The course is structured into multiple comprehensive modules covering key topics such as TensorFlow installation, introduction to TensorFlow, understanding different data types, and setting up the PyCharm IDE environment. Learners also acquire practical skills in building TensorFlow models, designing neural networks, using the TensorFlow Eager API, and implementing linear and logistic regression techniques.
Beyond foundational skills, the course emphasizes advanced capabilities, including Deep Learning applications, statistical analysis, and the application of mathematical models for predictive analytics.
This TensorFlow certification is particularly valuable for aspiring Machine Learning Developers, Machine Learning Engineers, Software Developers, Python Developers, and Web Development professionals seeking to enhance their expertise and career prospects.
Sample Certificate

Requirements
- Learners should have a strong interest in building a career as a Machine Learning Engineer, Analytics Engineer, Hadoop Developer, or in any related data-focused role.
- The course has no mandatory prerequisites and is suitable for anyone aiming to understand the fundamentals of Machine Learning, Deep Learning, data analytics tools, and data processing techniques using the PyCharm IDE.
- It is ideal for individuals who want to learn TensorFlow concepts, including installation, environment setup, and building deep learning models using Python.
- A basic understanding of mathematics, computer science, programming, or data analytics tools is helpful but not required.
- Prior exposure to Data Analytics, Big Data technologies, or Hadoop can provide an additional advantage in grasping advanced concepts more quickly.
- Familiarity with data handling, managing large datasets, or performing parallel operations can further enhance the learning experience in this course.
Target Audience
- Suitable for students and graduates in mathematics, statistics, computer science, or engineering who want to build skills in Deep Learning and data technologies.

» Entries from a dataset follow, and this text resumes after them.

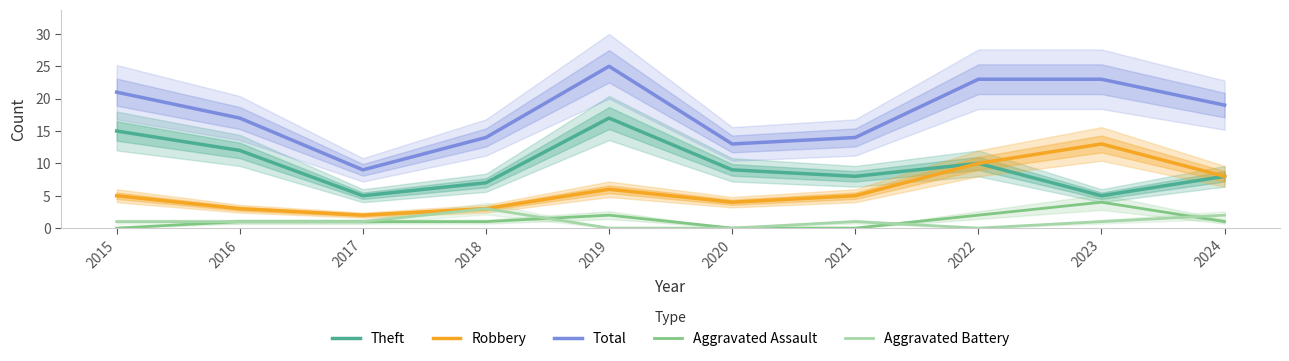

Where does the Aggravated Assault series first go above 1?

2019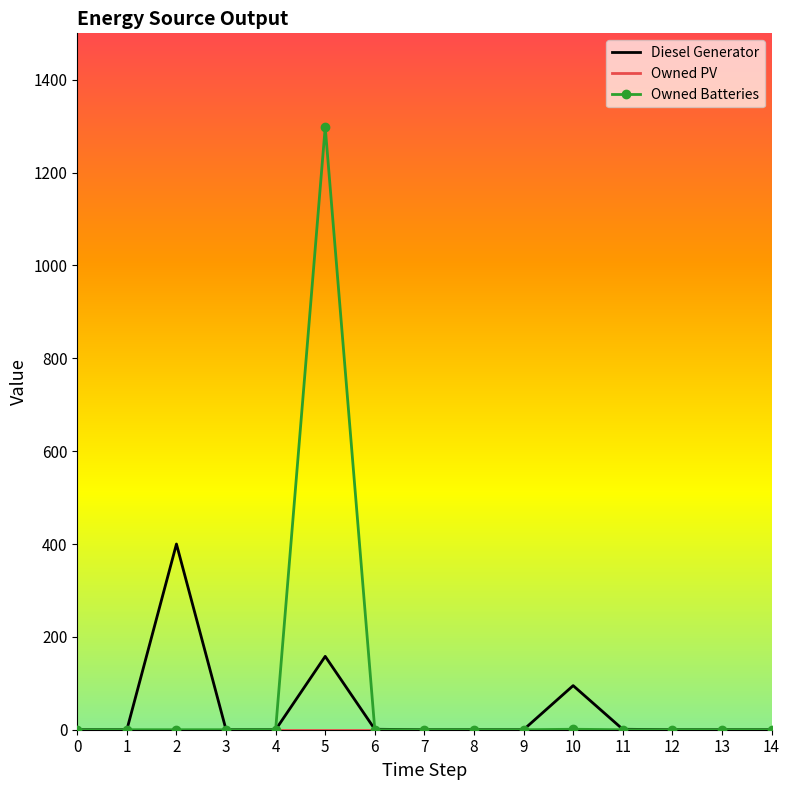

What is the maximum value for Owned Batteries?

1298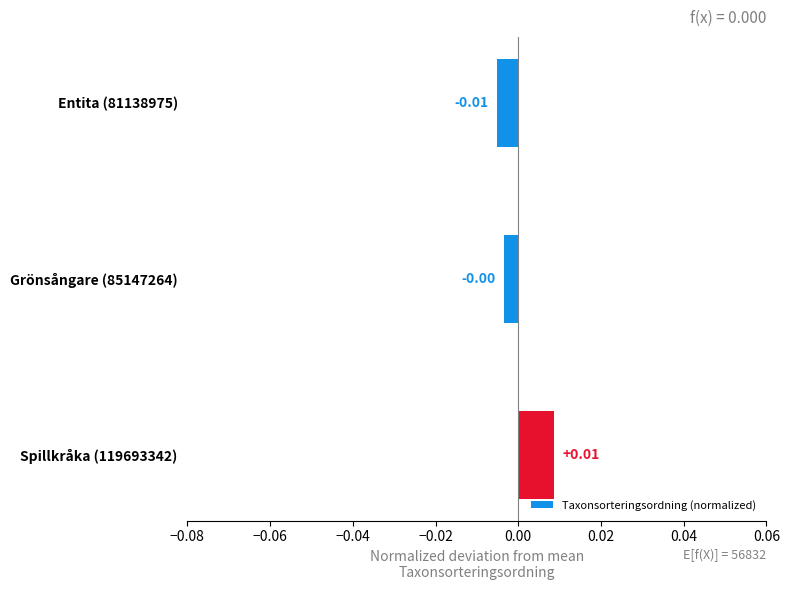

Does the chart contain any negative values?

Yes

- Ideal for individuals interested in learning TensorFlow, data processing, Big Data analytics, or Hadoop frameworks.
- Beneficial for both beginners and professionals aiming to strengthen their expertise in modern Data Analysis and Machine Learning tools.
- A great fit for roles such as Data Scientist, Machine Learning Engineer, Analytics Engineer, Hadoop Developer, Software Developer, and AI/ML Specialist.
- Recommended for learners with a Bachelor's or Master's degree in technology looking to advance their careers in Machine Learning or Big Data domains.